L'autorità, è fuori discussione, fa bene a valorizzare le proprie iniziative. Ma dovrebbe astenersi dal valutare l'utilizzo politico che di esse viene fatto. E ciò non solo al fine di ribadire una necessaria indipendenza. C'è qualcosa di più. Storicamente, infatti, l'attività di tutela del mercato ha avuto due interpretazioni che, schematicamente, potrebbero definirsi di marca anglosassone e continentale. Nel primo caso, la tutela del consumatore è stata interpretata come un obiettivo al quale pervenire attraverso le strade dell'empiria e della pragmaticità. Non è stato posto un ideale di mercato perfetto né un ottimo di concorrenza. Si è cercato, nelle condizioni date, di comprendere volta a volta quale fosse effettivamente il vantaggio per il consumatore. Nel modello continentale, di contro, l'attività delle autorità per la tutela della concorrenza ha sovente ceduto alla tentazione di darsi la missione di correggere le presunte storture del mercato, correndo così il rischio di considerare la difesa dell'individuo-consumatore un mero strumento per raggiungere un fine superiore. In tal modo, l'azione delle autorità continentali, inevitabilmente, si è politicizzata, divenendo finalistica e, per questo, incapace d'individuare le condizioni reali che limitano il mercato.
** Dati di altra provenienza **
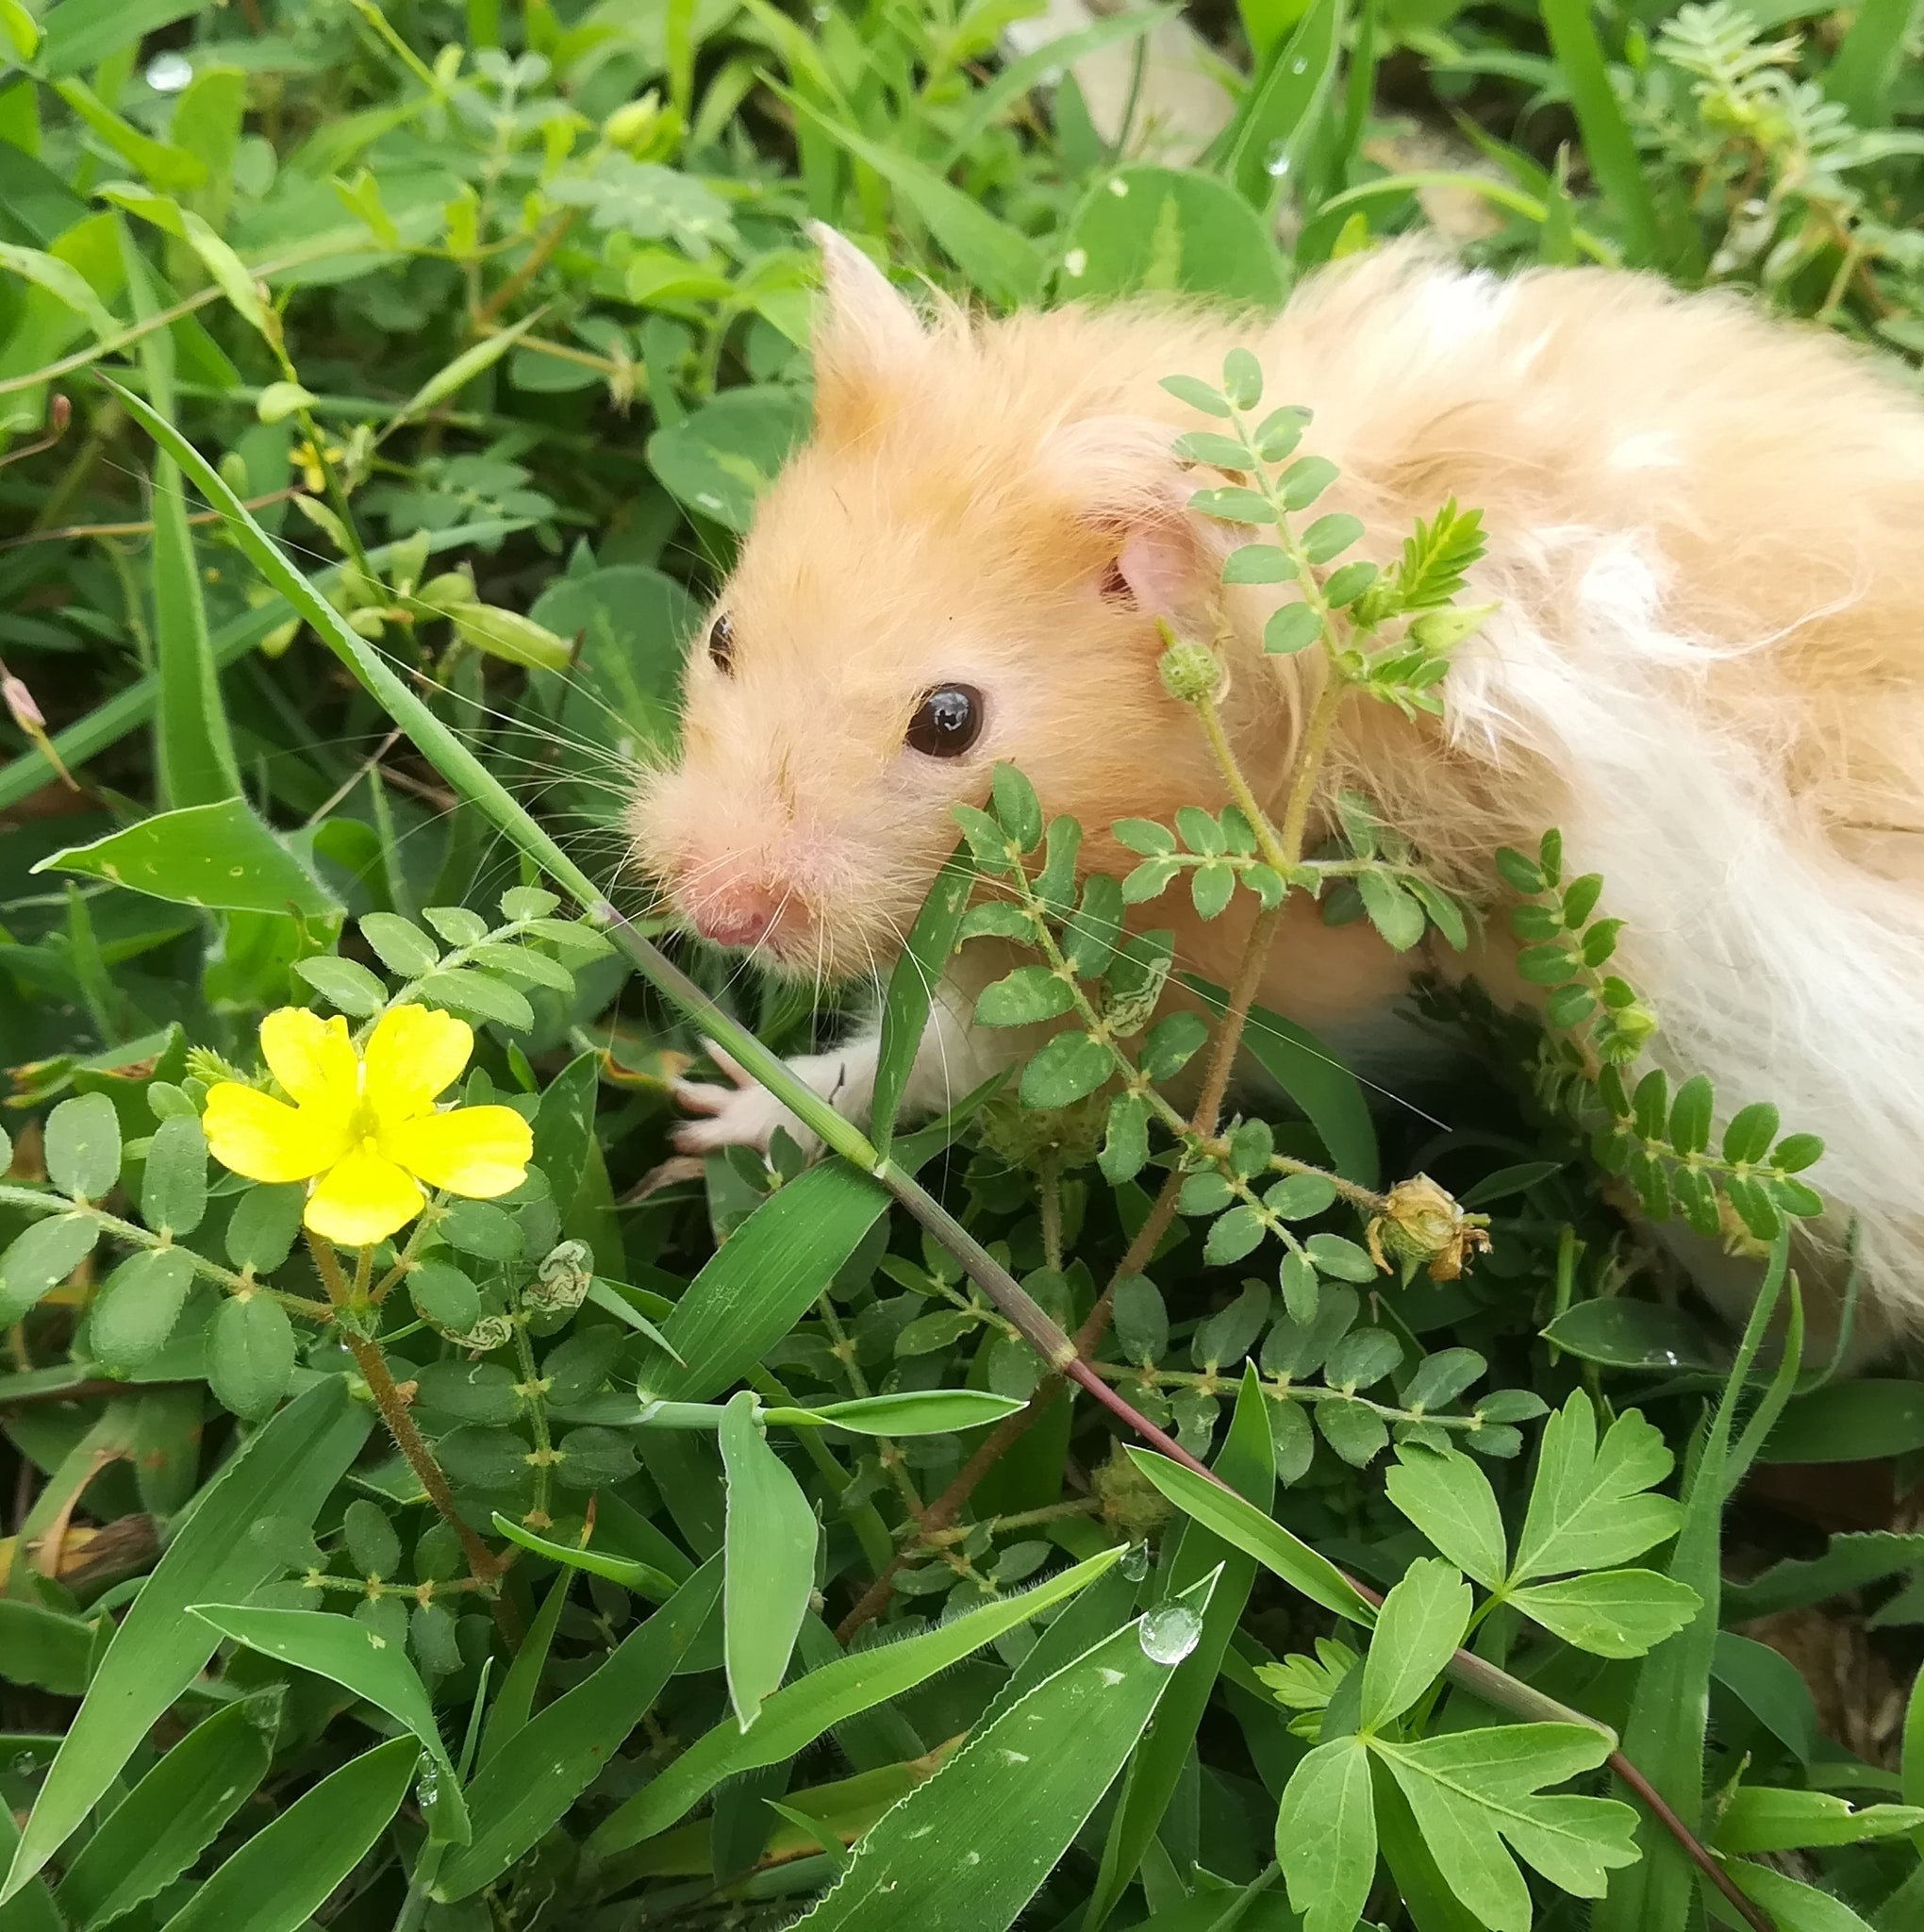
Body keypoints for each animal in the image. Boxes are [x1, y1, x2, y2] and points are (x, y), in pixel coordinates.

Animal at [632, 224, 1924, 1348]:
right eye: (723, 636)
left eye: (949, 721)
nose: (714, 913)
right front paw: (692, 1088)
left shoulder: (1230, 998)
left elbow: (928, 1060)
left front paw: (709, 1116)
Vista in tale contesto, la relazione di Catricalà appare in bilico tra due grandi prospettive culturali. Si è fatta apprezzare per la positiva remissione di un atteggiamento pregiudizialmente ostile nei confronti del mondo delle imprese. Ma, d'altra parte, è risultata riluttante di fronte alla necessità d'individuare i problemi concreti che bloccano la concorrenza in settori cruciali. Solo per fare degli esempi, nell'ambito del gas-energia, il ruolo che ricopre Enel - proprietario della rete di distribuzione e, al contempo fornitore-importatore - non sembra proprio possa essere considerato senza tener conto delle complessive carenze di cui l'Italia soffre nel settore. Per quanto concerne il credito, non è emerso chiaramente se esista o meno, con riferimento al ruolo condizionante tutt'oggi esercitato dalle fondazioni bancarie, un problema di cartello da sconfiggere. Così come, per il settore delle assicurazioni, non è stato detto se e quanto un welfare occulto, fatto di raggiri e piccole truffe, condizioni una possibile regolamentazione più favorevole all'utente.
La relazione di quest'anno, insomma, apre e non chiude una contrapposizione di fondo tra chi, da liberale, è dalla parte di un consumatore in carne ed ossa pur conscio dell'inevitabile imperfezione della sua difesa.